Linking llamas to COVID-19 candidate drug

August 30, 2021
llama with covid-19 graphic

 A University of Minnesota News Release, "Learning from llamas, U of M scientists develop a candidate COVID-19 drug," recently highlighted the work of VBS Professor Fang Li, global leader in SARS-CoV-2 research, who along with Dr. Aaron LeBeau, University of Wisconsin; Gang Ye-Postdoctoral researcher, UMN; and Joseph Gallant, graduate student, UMN, as well as several other university researchers, made significant headway by linking llamas to the potential prevention and ending of SARS-CoV-2 infection in animals.

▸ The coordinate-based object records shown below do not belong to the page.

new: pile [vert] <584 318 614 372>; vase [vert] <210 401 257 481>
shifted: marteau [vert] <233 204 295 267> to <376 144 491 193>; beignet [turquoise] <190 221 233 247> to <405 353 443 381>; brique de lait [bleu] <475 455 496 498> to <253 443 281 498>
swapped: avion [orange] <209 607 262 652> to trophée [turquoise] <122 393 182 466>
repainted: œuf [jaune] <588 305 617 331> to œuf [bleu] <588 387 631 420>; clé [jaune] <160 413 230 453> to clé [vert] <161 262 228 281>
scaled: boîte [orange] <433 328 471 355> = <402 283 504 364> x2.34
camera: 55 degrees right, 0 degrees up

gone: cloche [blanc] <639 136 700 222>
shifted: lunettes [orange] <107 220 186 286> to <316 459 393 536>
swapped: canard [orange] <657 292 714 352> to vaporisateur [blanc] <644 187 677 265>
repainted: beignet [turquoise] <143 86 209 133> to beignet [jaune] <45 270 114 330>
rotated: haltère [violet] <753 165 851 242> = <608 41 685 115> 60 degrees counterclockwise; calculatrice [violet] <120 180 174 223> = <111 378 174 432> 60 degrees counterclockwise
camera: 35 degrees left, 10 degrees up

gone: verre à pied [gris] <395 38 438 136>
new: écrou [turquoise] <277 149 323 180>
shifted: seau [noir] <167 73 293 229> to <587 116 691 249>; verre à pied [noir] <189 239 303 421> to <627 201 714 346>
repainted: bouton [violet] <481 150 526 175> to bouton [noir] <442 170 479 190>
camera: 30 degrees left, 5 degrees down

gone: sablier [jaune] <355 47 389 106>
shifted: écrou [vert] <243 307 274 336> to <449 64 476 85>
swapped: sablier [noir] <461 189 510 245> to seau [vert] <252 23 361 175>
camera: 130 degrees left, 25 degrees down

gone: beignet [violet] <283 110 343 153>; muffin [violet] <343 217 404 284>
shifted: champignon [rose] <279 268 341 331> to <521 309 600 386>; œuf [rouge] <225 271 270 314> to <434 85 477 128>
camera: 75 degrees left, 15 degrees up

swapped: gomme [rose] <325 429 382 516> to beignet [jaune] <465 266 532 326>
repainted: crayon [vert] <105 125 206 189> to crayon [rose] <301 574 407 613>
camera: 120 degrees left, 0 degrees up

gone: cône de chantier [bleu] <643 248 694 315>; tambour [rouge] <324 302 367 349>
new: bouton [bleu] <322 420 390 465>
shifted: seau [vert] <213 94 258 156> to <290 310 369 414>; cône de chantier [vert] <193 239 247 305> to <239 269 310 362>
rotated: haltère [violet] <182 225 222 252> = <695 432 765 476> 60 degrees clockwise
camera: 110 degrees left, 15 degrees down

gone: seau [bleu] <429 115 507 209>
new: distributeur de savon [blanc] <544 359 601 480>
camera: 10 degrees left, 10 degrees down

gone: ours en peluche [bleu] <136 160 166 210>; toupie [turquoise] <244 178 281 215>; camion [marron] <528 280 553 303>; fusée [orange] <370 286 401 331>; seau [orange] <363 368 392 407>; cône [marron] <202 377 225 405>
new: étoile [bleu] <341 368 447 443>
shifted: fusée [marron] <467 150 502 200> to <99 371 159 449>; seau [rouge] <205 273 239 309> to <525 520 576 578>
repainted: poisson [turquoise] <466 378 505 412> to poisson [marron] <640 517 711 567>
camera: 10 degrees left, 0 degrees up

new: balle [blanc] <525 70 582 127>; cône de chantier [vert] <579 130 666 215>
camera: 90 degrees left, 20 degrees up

The COVID-19 pandemic has significantly impacted the global human population since 2019. The candidate drug is called Nanosota-1, which was derived from a tiny antibody called a nanobody taken from llamas. Li explains, Llamas are amazing animals. They produce a unique type of antibodies that can serve as excellent therapeutics for humans.”  A key benefit of Nanosota-1 is that, unlike conventional antibody drugs under development, this drug can be produced at high yields and remains stable across wide temperature ranges—making it cost-effective to manufacture, transport, and store.

The drug has been tested in hamsters and mice and is one of the first nanobody therapeutics to show promise as a potential candidate to be validated in human trials. The findings of this research were mapped out in the scientific paper, "The development of Nanosota-1 as anti-SARS-CoV-2 nanobody drug candidates," published in eLife. This study was funded by the National Institutes of Health with additional funding from the University of Minnesota.